Sejujurnya, ini pertama kalinya saya melakukan perjalanan ke
Eropa. Dan yang menyenangkan adalah saya pergi sendirian! Tujuan utama saya
adalah mengikuti konferensi sepak bola bernama International Football
Development Conference 2012 yang berlangsung 12-13 Desember di RAI Conferention
Centre, Amsterdam. Pembicaranya ada dari perwakilan FIFA, UEFA, KNVB, DFB, Johan
Cruyff Foundation dan bahkan mantan pemain Liverpool yang menjadi direktur
teknik FFF, Gerard Houllier juga membawakan satu sesi tentang karakteristik
dalam pengembangan pembinaan usia muda.
Kata-kata mengenai pembinaan sering hanya menjadi ‘citra’
belaka di Indonesia. Namun, tidak bagi para peserta dan pembicara di konferensi
ini. Saya sungguh belajar banyak, bagaimana untuk bisa total membangun sebuah
pondasi sepak bola yang kuat, kuncinya adalah di pembinaan. Bahkan, Johan
Cruyff Foundation juga mengembangkan skema untuk membentuk talenta pemain yang
berkarakter. Dengan filosofi “football
is about quality and result. Result without quality is boring, quality without
results makes no sense”, mereka menyadari pentignnya intelegensia agar
pemain bukan hanya sebagai ‘robot’ namun ‘decision maker’ baik di dalam
lapangan, maupun di kehidupan sehari-hari. Tentunya sulit membahas hal seperti
ini di Indonesia.. Hehe..

----

* _TERAPKAN HASIL BACAAN_
A – Jawablah pertanyaan berikut berdasarkan teks bacaan.
(i) Pada tanggal berapa International Football Development Conference 2012 berlangsung, dan di kota mana?
(ii) Siapa mantan pemain Liverpool yang membawakan satu sesi, dan apa jabatannya di FFF?
(iii) Skema apa yang dikembangkan oleh Johan Cruyff Foundation?
B – Tuliskan kembali tanpa perubahan sedikit pun bagian teks bacaan yang diawali kata-kata "Sejujurnya, ini pertama" dan diakhiri "pembinaan usia muda.".

----

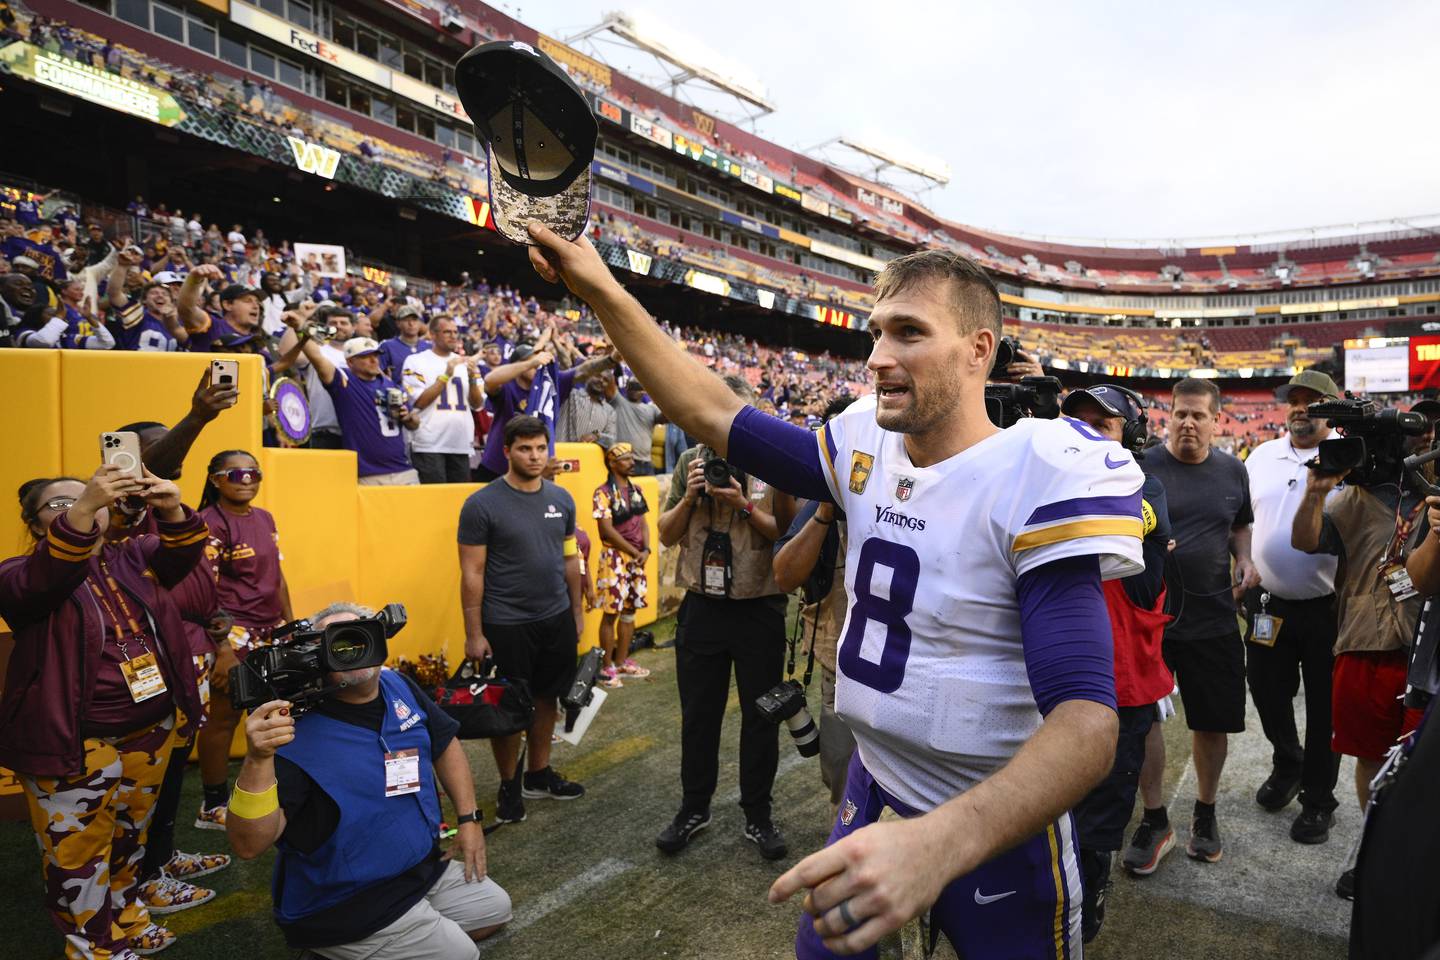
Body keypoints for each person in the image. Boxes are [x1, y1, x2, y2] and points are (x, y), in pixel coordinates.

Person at [526, 226, 1142, 956]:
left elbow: (1086, 726)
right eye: (877, 333)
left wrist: (939, 842)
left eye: (910, 333)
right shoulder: (861, 441)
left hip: (1000, 822)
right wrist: (600, 286)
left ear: (980, 350)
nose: (879, 357)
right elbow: (713, 415)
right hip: (875, 783)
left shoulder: (1041, 469)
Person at [1, 465, 209, 958]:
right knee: (76, 857)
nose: (85, 503)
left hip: (148, 730)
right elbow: (46, 576)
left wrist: (171, 507)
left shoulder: (131, 555)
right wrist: (86, 505)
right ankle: (96, 948)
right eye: (61, 503)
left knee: (128, 837)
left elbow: (184, 552)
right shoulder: (17, 574)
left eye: (92, 495)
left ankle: (127, 917)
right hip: (73, 740)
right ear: (35, 525)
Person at [226, 603, 512, 959]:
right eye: (339, 643)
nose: (353, 649)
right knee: (461, 955)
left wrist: (469, 819)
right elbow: (248, 845)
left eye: (361, 635)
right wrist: (257, 759)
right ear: (319, 656)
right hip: (344, 901)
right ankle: (334, 946)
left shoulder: (397, 685)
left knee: (496, 909)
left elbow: (444, 741)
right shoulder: (291, 733)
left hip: (417, 871)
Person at [649, 373, 791, 861]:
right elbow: (665, 535)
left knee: (762, 718)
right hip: (702, 608)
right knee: (698, 717)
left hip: (759, 607)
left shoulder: (771, 463)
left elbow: (785, 534)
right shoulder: (691, 462)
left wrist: (743, 505)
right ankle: (694, 808)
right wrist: (690, 498)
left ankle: (758, 813)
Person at [1293, 400, 1432, 899]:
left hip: (1428, 650)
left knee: (1424, 771)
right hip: (1367, 644)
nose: (1423, 441)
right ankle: (1377, 847)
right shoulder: (1350, 501)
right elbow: (1305, 541)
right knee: (1371, 758)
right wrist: (1314, 493)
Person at [1058, 385, 1176, 942]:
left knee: (1097, 819)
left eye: (1101, 425)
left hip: (1120, 685)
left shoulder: (1144, 485)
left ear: (1131, 435)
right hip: (1056, 679)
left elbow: (1126, 516)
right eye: (1074, 422)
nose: (1084, 433)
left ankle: (1086, 912)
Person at [1135, 377, 1259, 867]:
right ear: (1169, 414)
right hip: (1152, 620)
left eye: (1199, 415)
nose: (1188, 422)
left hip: (1214, 619)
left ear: (1216, 419)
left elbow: (1239, 524)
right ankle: (1153, 817)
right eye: (1180, 413)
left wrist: (1245, 560)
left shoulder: (1233, 471)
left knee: (1212, 722)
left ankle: (1205, 812)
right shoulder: (1143, 466)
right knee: (1146, 720)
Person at [457, 416, 587, 823]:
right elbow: (472, 573)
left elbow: (570, 558)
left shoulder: (562, 499)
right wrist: (473, 633)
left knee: (548, 696)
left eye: (540, 448)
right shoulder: (481, 504)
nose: (534, 456)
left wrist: (577, 610)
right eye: (524, 448)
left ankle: (538, 773)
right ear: (507, 451)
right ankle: (509, 783)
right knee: (508, 709)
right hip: (506, 623)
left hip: (555, 617)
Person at [1240, 370, 1343, 844]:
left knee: (1325, 711)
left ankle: (1319, 800)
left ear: (1332, 406)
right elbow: (1244, 519)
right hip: (1268, 602)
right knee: (1265, 689)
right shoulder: (1260, 455)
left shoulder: (1349, 457)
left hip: (1328, 608)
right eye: (1294, 401)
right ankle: (1289, 763)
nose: (1301, 409)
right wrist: (1242, 561)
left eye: (1312, 401)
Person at [193, 450, 294, 830]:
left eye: (254, 472)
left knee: (276, 712)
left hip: (271, 632)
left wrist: (292, 625)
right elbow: (204, 592)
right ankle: (212, 805)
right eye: (236, 473)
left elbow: (278, 577)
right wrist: (222, 651)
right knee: (222, 719)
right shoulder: (208, 524)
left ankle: (265, 790)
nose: (247, 479)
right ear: (216, 479)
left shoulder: (265, 518)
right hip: (231, 636)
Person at [772, 396, 858, 813]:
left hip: (901, 665)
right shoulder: (821, 502)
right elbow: (785, 575)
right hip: (838, 661)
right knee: (840, 771)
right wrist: (825, 512)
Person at [287, 318, 422, 483]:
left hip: (403, 469)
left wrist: (410, 419)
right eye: (366, 356)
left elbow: (413, 424)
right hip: (369, 473)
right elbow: (317, 358)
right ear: (350, 362)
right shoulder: (345, 382)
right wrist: (300, 326)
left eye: (376, 355)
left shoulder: (391, 384)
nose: (374, 360)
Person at [592, 441, 652, 688]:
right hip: (615, 558)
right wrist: (633, 550)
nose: (632, 462)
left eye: (631, 457)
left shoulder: (636, 489)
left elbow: (644, 522)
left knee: (629, 611)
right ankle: (608, 667)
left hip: (637, 558)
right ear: (612, 463)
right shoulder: (602, 492)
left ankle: (623, 661)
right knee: (610, 613)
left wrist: (646, 549)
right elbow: (605, 529)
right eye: (626, 459)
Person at [403, 316, 482, 484]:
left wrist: (473, 378)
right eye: (447, 332)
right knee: (433, 500)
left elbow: (477, 404)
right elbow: (419, 402)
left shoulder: (465, 363)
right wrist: (446, 375)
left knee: (458, 501)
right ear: (432, 335)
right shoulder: (415, 361)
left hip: (460, 442)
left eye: (455, 332)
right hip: (429, 442)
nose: (453, 336)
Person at [610, 376, 662, 475]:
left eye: (637, 387)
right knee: (626, 490)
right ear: (626, 389)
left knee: (648, 490)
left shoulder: (651, 409)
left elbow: (665, 418)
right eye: (631, 386)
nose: (634, 390)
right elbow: (609, 385)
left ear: (644, 391)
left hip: (646, 463)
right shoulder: (619, 402)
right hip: (624, 461)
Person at [557, 367, 617, 443]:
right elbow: (564, 376)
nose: (601, 381)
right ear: (588, 376)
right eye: (598, 376)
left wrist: (597, 436)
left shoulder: (609, 411)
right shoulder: (570, 395)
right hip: (562, 453)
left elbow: (612, 438)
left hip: (589, 455)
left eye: (606, 380)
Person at [379, 304, 431, 381]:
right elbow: (377, 371)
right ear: (398, 323)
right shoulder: (387, 346)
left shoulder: (429, 346)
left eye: (414, 320)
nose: (411, 324)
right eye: (406, 320)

----

* _JAWABAN LATIHAN_
A –
(i) Konferensi berlangsung pada 12–13 Desember 2012 di Amsterdam.
(ii) Gerard Houllier, direktur teknik FFF.
(iii) Skema untuk membentuk talenta pemain yang berkarakter.

B –
Sejujurnya, ini pertama kalinya saya melakukan perjalanan ke
Eropa. Dan yang menyenangkan adalah saya pergi sendirian! Tujuan utama saya
adalah mengikuti konferensi sepak bola bernama International Football
Development Conference 2012 yang berlangsung 12-13 Desember di RAI Conferention
Centre, Amsterdam. Pembicaranya ada dari perwakilan FIFA, UEFA, KNVB, DFB, Johan
Cruyff Foundation dan bahkan mantan pemain Liverpool yang menjadi direktur
teknik FFF, Gerard Houllier juga membawakan satu sesi tentang karakteristik
dalam pengembangan pembinaan usia muda.